Schalcken est un « peintre fin », spécialiste des éclairages à la bougie. Six de ses sept pendants en contiennent une, souvent portée à hauteur du visage de manière assez artificielle : le sujet, parfois obscur, n’est que le prétexte à la mise en scène du savoir-faire de l’artiste [1].
Autoportraits
Autoportrait Son épouse Françoise van Diemen
Schalcken, 1679, Liechtenstein Museum
Dans ce pendant marital réalisé probablement à l’occasion de son mariage en 1679, Schalcken se présente en peintre-gentleman, portant des habits raffinés et comblé par une resplendissante épouse : les deux portent la main droite sur leur coeur, signe de promesse d’amour.
Autoportrait Son épouse Françoise van Diemen
Les détails du fond dénotent une union idéalisée [2] :
- derrière l’époux (36 ans), le tableau avec Vénus endormie signifie ostensiblement que la déesse du Sexe s’est effacée devant les joies du mariage, tout en rappelant aux amateurs les capacités du peintre à peindre noblement de belles femmes ;
- derrière l’épouse (19 ans) , la statue de Diane rend hommage à sa chasteté.

## Matériel fourni
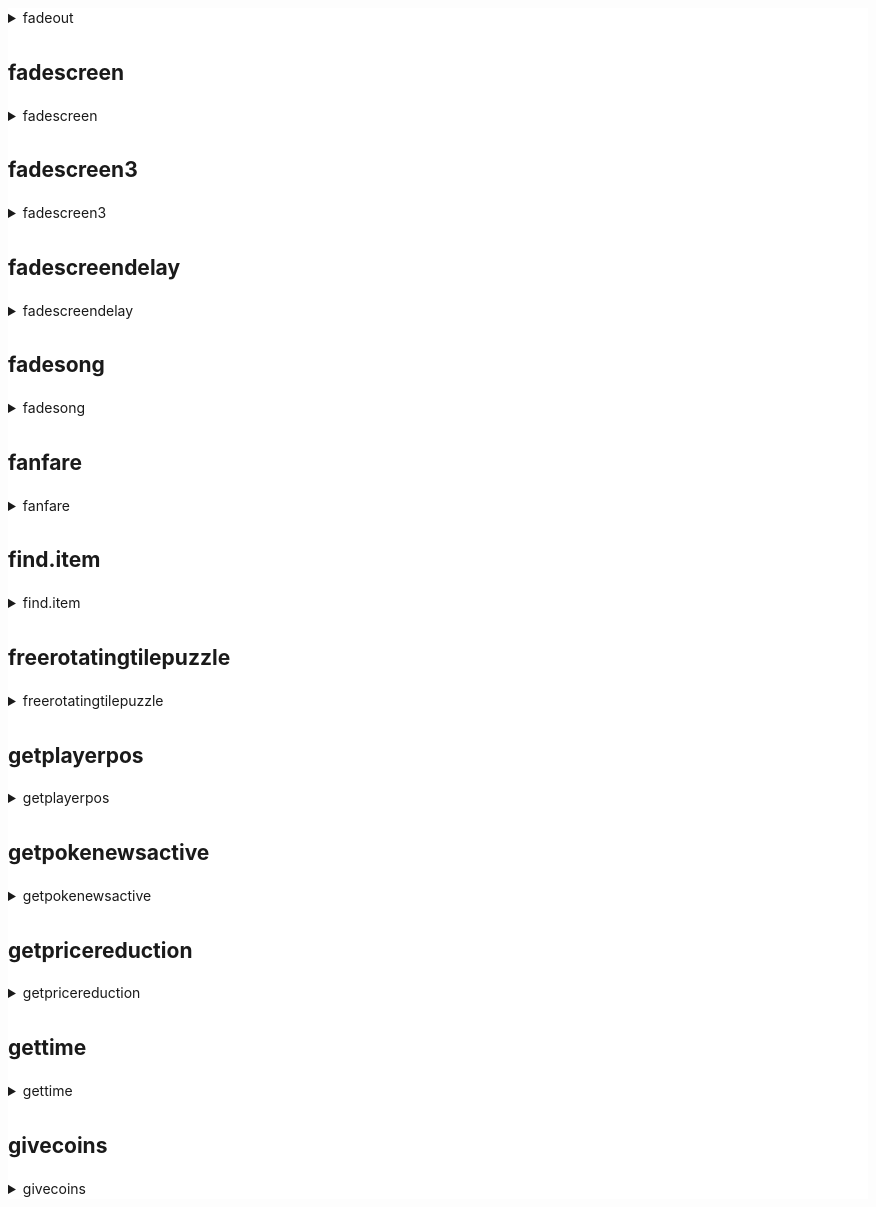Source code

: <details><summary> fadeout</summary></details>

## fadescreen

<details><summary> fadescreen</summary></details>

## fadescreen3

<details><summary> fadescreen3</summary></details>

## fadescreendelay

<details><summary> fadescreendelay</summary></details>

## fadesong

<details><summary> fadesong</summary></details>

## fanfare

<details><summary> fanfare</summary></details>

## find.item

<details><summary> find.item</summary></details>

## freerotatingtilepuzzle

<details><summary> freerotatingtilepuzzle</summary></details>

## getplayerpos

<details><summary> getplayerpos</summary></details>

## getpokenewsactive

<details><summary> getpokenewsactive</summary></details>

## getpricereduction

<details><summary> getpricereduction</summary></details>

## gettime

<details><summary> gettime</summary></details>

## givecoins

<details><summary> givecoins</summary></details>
==
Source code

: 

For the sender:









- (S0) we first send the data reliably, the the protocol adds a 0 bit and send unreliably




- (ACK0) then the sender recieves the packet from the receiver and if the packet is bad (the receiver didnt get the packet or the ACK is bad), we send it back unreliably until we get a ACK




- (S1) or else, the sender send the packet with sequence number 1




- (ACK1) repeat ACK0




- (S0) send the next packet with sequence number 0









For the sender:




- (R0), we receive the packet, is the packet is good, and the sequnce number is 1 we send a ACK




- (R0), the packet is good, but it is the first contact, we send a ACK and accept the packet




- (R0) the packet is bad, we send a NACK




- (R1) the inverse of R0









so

## Consigne 1
Répondez à ces questions sur le texte consacré à Schalcken :
(a) Combien de ses sept pendants contiennent une bougie ?
(b) En quelle année le pendant marital a-t-il probablement été réalisé ?
(c) Quelle statue se trouve derrière l'épouse, et à quoi rend-elle hommage ?
## Consigne 2
Poursuivez, s'il vous plaît, le texte sur les pendants de Schalcken après sa dernière phrase.

## Réponse 1
(a) Six.
(b) En 1679.
(c) La statue de Diane, qui rend hommage à sa chasteté.

## Réponse 2
Le couple aura dix enfants, dont un seul leur survivra.
Autoportrait Son épouse Françoise van Diemen
Schalcken, 1706, Collection privée
Dans ce second pendant marital réalisé l’année de sa mort, Schalcken a 63 ans. Il tient fièrement un médaillon à l’effigie de son patron, l’électeur palatin Johann Wilhelm, qui l’avait fait venir à Düsseldorf. [3]
Autoportrait au tournesol
Van Dyck, 1632, Collection particulière
La pose s’inspire ouvertement du célèbre autoportrait de van Dyck (gravé en 1644). Schalcken se montre ici à la fois
- courtisan – en égalant son patron allemand au Roi d’Angleterre, que symbolise le tournesol (voir Substituts du miroir)
- et courtois – en comparant son épouse, en robe orange et cape vert foncé, à la rayonnante fleur solaire.
Pendants mythologiques
Vénus donne à l’amour une flèche enflammée, ou L’effet de la lumière artificielle Vénus à sa toilette, ou L’effet de la lumière du Jour
Schalcken, 1690, Museumslandschaft Hessen, Kassel
Deux sujets mythologiques classiques sont ici enrôlés au service des effets d’éclairage :
- flèche enflammée sur ciel d’orage,
- rais de lumière tombant sur l’épaule et la chevelure blonde de la Déesse.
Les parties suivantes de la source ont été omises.